- _Task prompt_: Reproduce these rows verbatim, beginning with the line containing "Rendered at 1654 by 931 pixels." and continuing through the line containing "title Por onde começar [82, 56, 1571, 250]".

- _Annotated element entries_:
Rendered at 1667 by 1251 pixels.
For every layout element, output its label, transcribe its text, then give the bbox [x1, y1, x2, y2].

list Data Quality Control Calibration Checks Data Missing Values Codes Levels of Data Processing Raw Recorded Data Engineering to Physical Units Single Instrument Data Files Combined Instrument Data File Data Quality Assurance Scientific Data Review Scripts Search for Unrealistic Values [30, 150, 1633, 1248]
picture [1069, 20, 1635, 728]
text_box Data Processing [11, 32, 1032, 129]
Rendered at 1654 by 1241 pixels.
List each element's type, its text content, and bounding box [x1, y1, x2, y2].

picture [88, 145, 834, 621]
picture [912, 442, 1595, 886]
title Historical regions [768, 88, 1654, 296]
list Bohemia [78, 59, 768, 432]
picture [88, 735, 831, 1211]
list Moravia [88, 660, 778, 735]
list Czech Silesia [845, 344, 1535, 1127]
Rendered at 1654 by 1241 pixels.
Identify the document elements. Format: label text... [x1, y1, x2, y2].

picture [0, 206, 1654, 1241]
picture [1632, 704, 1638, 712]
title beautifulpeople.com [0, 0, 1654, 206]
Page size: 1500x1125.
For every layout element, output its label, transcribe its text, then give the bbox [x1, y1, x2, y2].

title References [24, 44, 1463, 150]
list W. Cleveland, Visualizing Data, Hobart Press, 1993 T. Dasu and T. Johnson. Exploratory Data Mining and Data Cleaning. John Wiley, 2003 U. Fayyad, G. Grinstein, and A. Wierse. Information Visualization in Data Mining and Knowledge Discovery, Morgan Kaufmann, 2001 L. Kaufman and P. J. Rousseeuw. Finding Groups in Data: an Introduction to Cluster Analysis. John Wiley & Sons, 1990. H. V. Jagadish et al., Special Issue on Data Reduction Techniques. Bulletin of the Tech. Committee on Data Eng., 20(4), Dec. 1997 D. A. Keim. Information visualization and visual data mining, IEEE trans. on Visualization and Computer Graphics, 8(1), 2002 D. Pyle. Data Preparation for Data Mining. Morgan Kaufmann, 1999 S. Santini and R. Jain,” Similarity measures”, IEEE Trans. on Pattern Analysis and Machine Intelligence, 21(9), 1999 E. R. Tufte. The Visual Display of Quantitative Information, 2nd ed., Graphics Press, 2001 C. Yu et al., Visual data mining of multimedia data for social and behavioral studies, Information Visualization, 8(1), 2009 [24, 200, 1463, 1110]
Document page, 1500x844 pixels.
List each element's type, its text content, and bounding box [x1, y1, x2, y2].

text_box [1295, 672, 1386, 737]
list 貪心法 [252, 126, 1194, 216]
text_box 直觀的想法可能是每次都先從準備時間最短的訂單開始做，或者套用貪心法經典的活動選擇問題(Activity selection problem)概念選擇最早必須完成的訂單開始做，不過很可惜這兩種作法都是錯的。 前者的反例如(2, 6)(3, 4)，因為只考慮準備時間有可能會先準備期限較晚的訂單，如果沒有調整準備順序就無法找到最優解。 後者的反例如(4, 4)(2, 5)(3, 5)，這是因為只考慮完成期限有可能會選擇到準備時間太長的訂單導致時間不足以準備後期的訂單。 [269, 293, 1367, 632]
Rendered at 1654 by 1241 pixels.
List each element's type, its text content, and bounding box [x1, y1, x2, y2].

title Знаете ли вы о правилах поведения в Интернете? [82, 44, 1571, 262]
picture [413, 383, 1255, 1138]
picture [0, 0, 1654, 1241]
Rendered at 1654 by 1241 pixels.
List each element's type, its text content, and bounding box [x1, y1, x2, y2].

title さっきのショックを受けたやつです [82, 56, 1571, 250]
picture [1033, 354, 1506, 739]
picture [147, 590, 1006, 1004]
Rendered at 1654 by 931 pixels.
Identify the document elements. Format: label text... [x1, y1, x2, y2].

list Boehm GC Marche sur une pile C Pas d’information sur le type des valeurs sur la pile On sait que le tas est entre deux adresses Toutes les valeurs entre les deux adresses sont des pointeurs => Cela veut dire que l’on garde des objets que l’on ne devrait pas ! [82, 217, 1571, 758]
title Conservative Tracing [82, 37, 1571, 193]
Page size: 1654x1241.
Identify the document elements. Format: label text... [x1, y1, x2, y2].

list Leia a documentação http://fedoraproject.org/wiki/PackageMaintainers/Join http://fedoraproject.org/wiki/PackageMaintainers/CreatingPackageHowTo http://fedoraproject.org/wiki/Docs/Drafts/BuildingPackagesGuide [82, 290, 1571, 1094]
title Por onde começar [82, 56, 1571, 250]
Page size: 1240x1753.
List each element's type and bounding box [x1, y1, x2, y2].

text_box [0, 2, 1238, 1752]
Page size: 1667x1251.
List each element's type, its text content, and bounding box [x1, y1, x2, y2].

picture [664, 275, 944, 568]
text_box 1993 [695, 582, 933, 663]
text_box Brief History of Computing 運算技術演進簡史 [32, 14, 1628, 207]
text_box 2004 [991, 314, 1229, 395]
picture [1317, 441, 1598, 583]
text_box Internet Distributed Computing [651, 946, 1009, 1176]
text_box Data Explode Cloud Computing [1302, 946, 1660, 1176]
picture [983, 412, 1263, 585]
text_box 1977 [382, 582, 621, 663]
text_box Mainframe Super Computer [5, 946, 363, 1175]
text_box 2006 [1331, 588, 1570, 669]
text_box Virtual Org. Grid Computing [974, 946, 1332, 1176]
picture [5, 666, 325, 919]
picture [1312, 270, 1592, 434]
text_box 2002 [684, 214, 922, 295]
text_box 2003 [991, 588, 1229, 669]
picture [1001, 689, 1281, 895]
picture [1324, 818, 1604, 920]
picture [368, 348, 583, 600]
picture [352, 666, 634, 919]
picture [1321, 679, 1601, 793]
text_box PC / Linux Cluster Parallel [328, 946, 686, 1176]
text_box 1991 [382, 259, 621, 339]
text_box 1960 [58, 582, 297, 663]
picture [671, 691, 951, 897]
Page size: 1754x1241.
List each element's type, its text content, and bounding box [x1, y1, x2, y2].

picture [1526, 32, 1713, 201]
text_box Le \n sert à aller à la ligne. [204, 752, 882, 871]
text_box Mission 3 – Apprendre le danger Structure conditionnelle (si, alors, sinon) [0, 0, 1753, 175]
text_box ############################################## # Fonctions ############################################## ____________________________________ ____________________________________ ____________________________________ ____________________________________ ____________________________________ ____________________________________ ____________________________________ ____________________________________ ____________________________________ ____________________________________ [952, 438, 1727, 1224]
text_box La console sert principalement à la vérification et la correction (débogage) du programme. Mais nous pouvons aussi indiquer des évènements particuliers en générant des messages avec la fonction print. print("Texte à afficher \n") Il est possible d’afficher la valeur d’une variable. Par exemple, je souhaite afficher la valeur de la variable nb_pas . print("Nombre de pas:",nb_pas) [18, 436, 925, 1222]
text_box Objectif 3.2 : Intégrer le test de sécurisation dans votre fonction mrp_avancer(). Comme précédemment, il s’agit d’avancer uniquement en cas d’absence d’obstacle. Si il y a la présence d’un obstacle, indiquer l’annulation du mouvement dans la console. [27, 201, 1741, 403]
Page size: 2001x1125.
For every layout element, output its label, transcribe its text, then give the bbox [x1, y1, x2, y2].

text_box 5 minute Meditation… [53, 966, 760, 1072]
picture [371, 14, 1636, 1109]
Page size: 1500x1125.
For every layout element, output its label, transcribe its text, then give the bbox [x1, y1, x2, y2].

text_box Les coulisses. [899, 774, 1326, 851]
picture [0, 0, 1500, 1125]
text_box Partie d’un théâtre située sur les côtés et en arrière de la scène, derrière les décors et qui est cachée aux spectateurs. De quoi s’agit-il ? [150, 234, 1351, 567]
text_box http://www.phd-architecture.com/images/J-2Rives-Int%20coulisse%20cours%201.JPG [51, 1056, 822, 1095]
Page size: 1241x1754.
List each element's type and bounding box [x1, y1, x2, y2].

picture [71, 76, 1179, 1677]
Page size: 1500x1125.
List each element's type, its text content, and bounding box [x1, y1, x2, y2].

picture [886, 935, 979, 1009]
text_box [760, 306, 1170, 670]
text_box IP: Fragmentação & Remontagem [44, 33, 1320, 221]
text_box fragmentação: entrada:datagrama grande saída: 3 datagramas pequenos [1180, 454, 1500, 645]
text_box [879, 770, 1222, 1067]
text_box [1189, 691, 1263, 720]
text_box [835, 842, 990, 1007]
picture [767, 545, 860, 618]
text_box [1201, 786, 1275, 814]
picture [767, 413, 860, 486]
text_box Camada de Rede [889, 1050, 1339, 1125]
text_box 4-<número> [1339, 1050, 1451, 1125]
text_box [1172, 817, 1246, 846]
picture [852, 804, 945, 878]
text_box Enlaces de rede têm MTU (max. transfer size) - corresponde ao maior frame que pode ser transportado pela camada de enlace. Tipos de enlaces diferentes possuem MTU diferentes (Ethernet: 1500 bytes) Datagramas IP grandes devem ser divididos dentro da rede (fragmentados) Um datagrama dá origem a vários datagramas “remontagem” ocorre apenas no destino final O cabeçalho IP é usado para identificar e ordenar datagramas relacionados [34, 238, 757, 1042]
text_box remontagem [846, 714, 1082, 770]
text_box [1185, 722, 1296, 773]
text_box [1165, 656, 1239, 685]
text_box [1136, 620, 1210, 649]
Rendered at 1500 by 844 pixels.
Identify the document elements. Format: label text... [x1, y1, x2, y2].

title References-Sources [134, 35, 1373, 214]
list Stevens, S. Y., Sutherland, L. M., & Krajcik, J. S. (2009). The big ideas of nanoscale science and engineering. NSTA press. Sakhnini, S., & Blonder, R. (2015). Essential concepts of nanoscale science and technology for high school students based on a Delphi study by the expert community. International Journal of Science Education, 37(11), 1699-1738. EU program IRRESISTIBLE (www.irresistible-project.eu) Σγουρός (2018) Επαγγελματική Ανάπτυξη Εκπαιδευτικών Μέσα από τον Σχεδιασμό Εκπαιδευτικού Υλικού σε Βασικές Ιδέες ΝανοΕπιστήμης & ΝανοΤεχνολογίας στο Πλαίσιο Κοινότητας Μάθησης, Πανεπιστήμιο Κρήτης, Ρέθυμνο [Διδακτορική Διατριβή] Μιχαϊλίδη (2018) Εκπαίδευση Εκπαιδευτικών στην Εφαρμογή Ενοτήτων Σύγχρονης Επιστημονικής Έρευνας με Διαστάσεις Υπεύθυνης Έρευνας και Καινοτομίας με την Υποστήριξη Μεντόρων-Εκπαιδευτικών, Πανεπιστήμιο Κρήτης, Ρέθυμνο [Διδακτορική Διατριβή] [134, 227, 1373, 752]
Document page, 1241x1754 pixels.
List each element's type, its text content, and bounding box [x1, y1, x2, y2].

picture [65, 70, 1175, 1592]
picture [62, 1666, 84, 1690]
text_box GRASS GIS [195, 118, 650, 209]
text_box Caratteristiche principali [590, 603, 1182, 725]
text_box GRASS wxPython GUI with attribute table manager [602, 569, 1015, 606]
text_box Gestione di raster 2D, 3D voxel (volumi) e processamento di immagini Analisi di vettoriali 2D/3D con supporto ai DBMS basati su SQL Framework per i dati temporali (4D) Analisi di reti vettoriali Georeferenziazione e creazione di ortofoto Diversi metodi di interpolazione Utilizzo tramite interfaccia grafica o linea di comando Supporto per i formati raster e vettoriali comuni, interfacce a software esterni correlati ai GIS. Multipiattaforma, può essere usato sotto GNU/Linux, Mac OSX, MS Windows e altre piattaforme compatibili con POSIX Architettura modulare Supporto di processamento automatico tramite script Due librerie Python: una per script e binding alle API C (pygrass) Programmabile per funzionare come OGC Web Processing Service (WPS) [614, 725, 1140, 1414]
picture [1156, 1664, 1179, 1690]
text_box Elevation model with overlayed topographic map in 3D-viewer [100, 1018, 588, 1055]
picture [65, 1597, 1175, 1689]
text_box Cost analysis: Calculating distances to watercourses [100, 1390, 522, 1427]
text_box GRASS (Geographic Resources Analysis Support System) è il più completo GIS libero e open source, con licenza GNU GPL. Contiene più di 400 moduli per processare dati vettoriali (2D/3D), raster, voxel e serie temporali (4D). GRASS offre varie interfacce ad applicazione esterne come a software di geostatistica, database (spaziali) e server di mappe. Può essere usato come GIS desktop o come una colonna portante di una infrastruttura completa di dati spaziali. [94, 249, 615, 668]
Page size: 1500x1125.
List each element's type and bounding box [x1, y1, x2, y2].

- _Complete response_:
Rendered at 1654 by 931 pixels.
Identify the document elements. Format: label text... [x1, y1, x2, y2].

list Boehm GC Marche sur une pile C Pas d’information sur le type des valeurs sur la pile On sait que le tas est entre deux adresses Toutes les valeurs entre les deux adresses sont des pointeurs => Cela veut dire que l’on garde des objets que l’on ne devrait pas ! [82, 217, 1571, 758]
title Conservative Tracing [82, 37, 1571, 193]
Page size: 1654x1241.
Identify the document elements. Format: label text... [x1, y1, x2, y2].

list Leia a documentação http://fedoraproject.org/wiki/PackageMaintainers/Join http://fedoraproject.org/wiki/PackageMaintainers/CreatingPackageHowTo http://fedoraproject.org/wiki/Docs/Drafts/BuildingPackagesGuide [82, 290, 1571, 1094]
title Por onde começar [82, 56, 1571, 250]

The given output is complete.